The Ministry for Justice argues that bringing a claim or an appeal to the employment tribunal is currently free of charge, with the full cost being met by the taxpayer. By introducing fees, people using employment tribunals will start to contribute a significant proportion of the £84m cost of running the system. Their aim is to reduce the taxpayer subsidy of these tribunals by transferring some of the cost to those who use the service, while protecting access to justice for all.

What is the likely impact?

Overall the changes should be welcomed by employers as the introduction of fees will mean fewer claims, particularly unfair dismissal and spurious claims. Some commentators predict a reduction by as much as 25 per cent.

There is likely to be an increase in settlements in such cases, but less impact is expected on larger more complex claims such as discrimination and whistleblowing claims. In these cases, the relatively low fee compared to the compensation value is unlikely to deter claimants.

Lord Sugar can be expected to support these changes to the employment law system, given his recent and well publicised opinions after the unanimous employment tribunal ruling in his favour against Stella English (a former winner of TV’s The Apprentice). Following the unsuccessful constructive dismissal claim against Lord Sugar’s IT firm, Viglen, Lord Sugar tweeted "A victory for the law against the claim culture"; and he is unlikely to be alone in his views amongst UK business owners.

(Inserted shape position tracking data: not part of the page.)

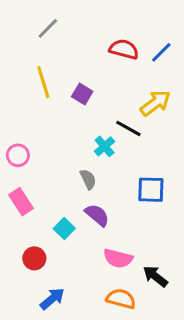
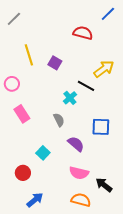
gray line: (48, 28) -> (14, 19), moved
blue line: (161, 52) -> (108, 14), moved
pink circle: (18, 155) -> (12, 84), moved
pink rectangle: (21, 202) -> (22, 114), moved
purple semicircle: (97, 215) -> (76, 144), moved

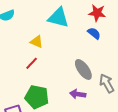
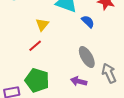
blue semicircle: (94, 33) -> (88, 22), moved
yellow triangle: (37, 42) -> (42, 25), turned 40

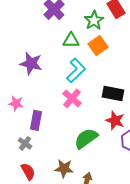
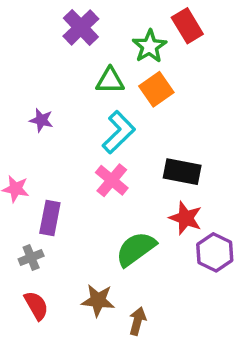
purple star: (31, 63) -> (41, 120), size x0.6
gray cross: (25, 143) -> (31, 258), turned 32

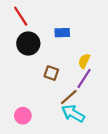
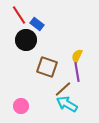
blue rectangle: (62, 33) -> (37, 24), moved, turned 40
brown square: (51, 73) -> (47, 67), size x1.5
purple line: (84, 78) -> (77, 72), turned -42

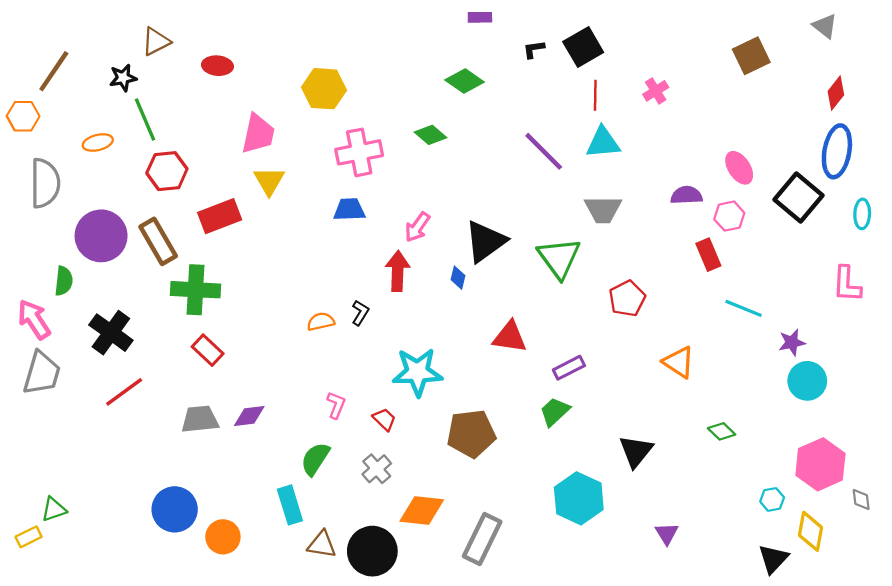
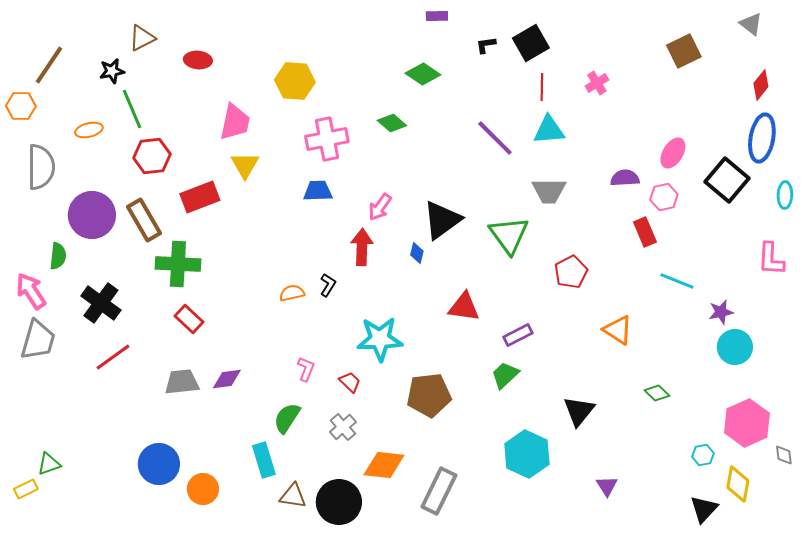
pink ellipse: (739, 168) -> (673, 153), turned 64

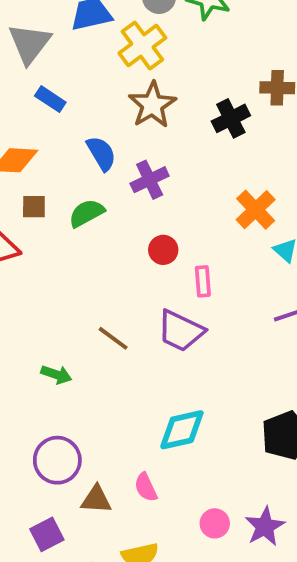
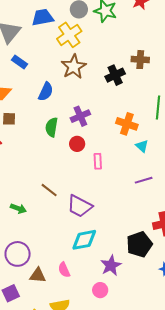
blue semicircle: (101, 153) -> (46, 92), turned 54
purple cross: (150, 180) -> (80, 116), moved
orange cross: (256, 210) -> (127, 124), turned -30
green semicircle: (87, 213) -> (52, 127), moved, turned -54
purple trapezoid: (181, 331) -> (80, 206), moved
purple star: (265, 526) -> (111, 265), moved

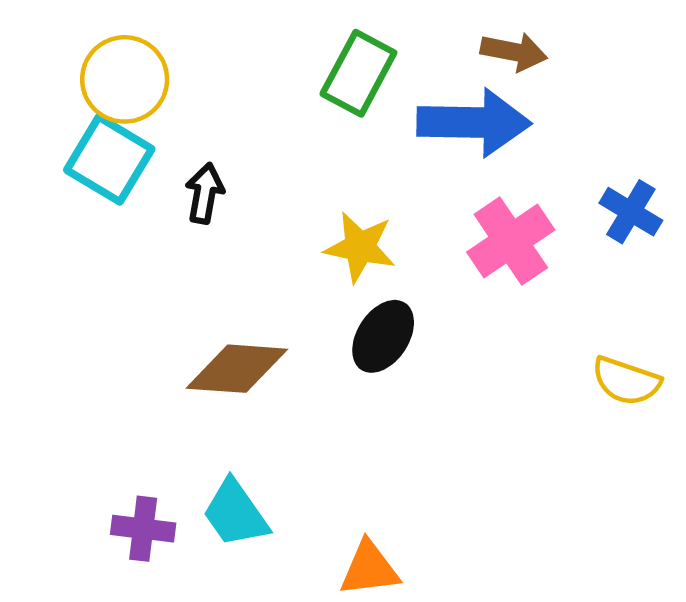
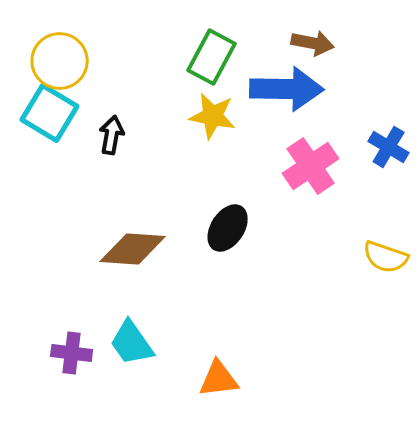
yellow star: (360, 247) -> (213, 116), moved

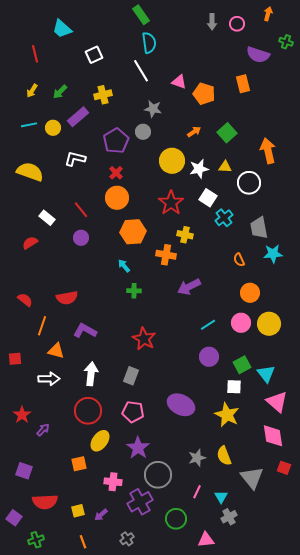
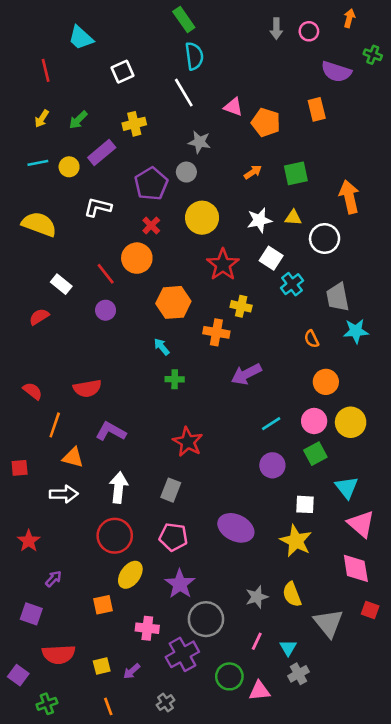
green square: (227, 133) -> (296, 173), turned 30
yellow circle: (172, 161) -> (202, 218), moved
orange circle: (117, 198) -> (137, 258), moved
green square: (242, 365) -> (315, 454), moved
purple arrow: (43, 430) -> (53, 579), moved
pink triangle: (206, 540) -> (259, 691), moved

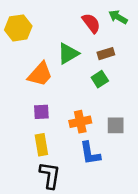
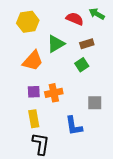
red semicircle: (91, 23) -> (75, 19), turned -30
yellow hexagon: (18, 28) -> (28, 22), moved
orange cross: (80, 122) -> (54, 93), moved

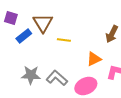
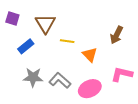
blue rectangle: (24, 36) -> (26, 46), moved
orange triangle: (94, 59) -> (90, 55), moved, turned -49

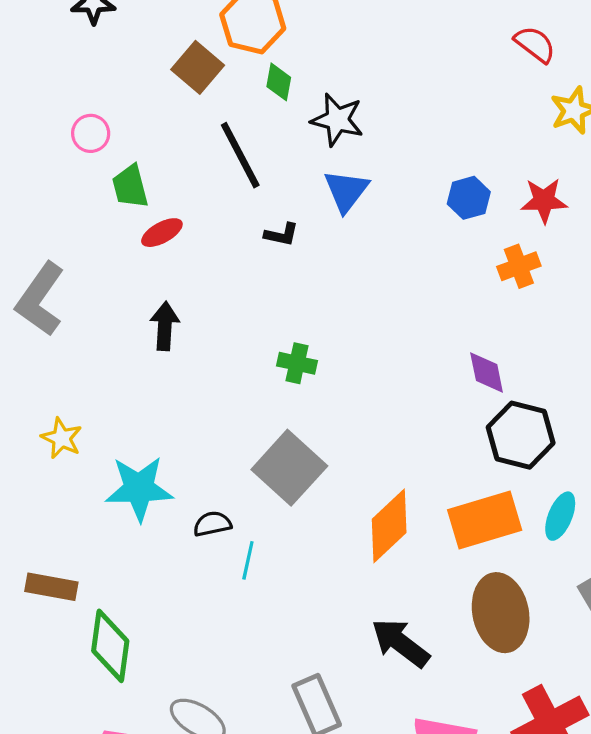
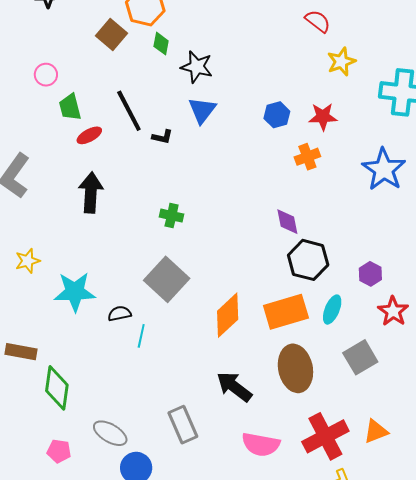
black line: (240, 155) -> (129, 111), moved
black arrow: (165, 326) -> (91, 193), size x1.4
yellow star: (62, 438) -> (28, 261), turned 30

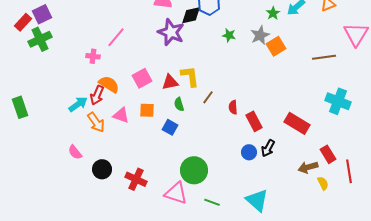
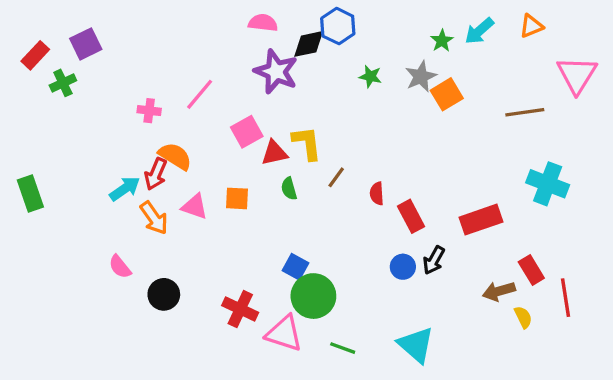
purple square: (42, 14) -> (86, 44), moved
pink line: (116, 37) -> (200, 94), moved
green cross: (40, 39) -> (63, 83), size x0.7
pink square: (142, 78) -> (247, 132), moved
red rectangle: (297, 123) -> (481, 220), turned -50
blue square: (170, 127) -> (296, 267), moved
red cross: (136, 179) -> (240, 309), moved

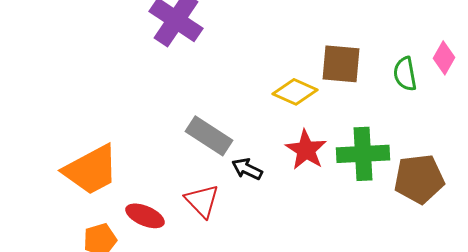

Other commentators believe the introduction of fees will undermine access to justice, particularly for those who can least afford it but who may have a legitimate employment claim.

Conclusion

Overall, these changes to the employment tribunal system are more likely to be appreciated by employers, the tax payers and the government, rather than employees or their legal advisers, but only time will tell if the changes bring about the government’s intended outcomes.

This article is for general information purposes only and does not constitute legal or professional advice. It should not be used as a substitute for legal advice relating to your particular circumstances. Please note that the law may have changed since the date of this article.